## Exercise aim
Having located "- black strap piece (63,669,221,784)" in the records below, repeat exactly the line it is on and all subsequent lines, ending with the last.

## Task material

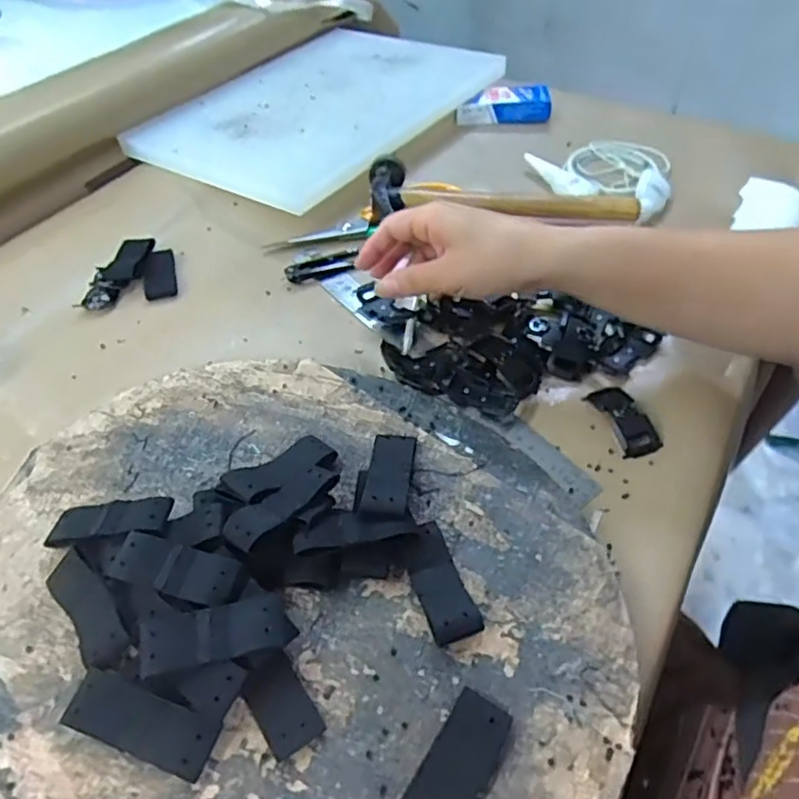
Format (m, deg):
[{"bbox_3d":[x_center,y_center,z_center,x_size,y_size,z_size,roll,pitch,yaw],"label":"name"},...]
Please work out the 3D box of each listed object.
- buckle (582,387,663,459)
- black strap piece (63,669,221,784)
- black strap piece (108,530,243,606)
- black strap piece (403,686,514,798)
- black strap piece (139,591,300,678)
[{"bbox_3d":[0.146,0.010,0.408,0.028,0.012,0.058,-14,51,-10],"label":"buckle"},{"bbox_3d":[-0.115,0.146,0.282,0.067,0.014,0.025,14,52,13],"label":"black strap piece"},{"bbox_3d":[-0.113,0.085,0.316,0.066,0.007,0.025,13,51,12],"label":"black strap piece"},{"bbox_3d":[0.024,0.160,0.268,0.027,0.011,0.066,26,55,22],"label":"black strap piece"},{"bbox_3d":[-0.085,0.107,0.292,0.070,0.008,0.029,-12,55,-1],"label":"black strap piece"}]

## Problem solution
- black strap piece (63,669,221,784)
- black strap piece (108,530,243,606)
- black strap piece (403,686,514,798)
- black strap piece (139,591,300,678)
[{"bbox_3d":[0.146,0.010,0.408,0.028,0.012,0.058,-14,51,-10],"label":"buckle"},{"bbox_3d":[-0.115,0.146,0.282,0.067,0.014,0.025,14,52,13],"label":"black strap piece"},{"bbox_3d":[-0.113,0.085,0.316,0.066,0.007,0.025,13,51,12],"label":"black strap piece"},{"bbox_3d":[0.024,0.160,0.268,0.027,0.011,0.066,26,55,22],"label":"black strap piece"},{"bbox_3d":[-0.085,0.107,0.292,0.070,0.008,0.029,-12,55,-1],"label":"black strap piece"}]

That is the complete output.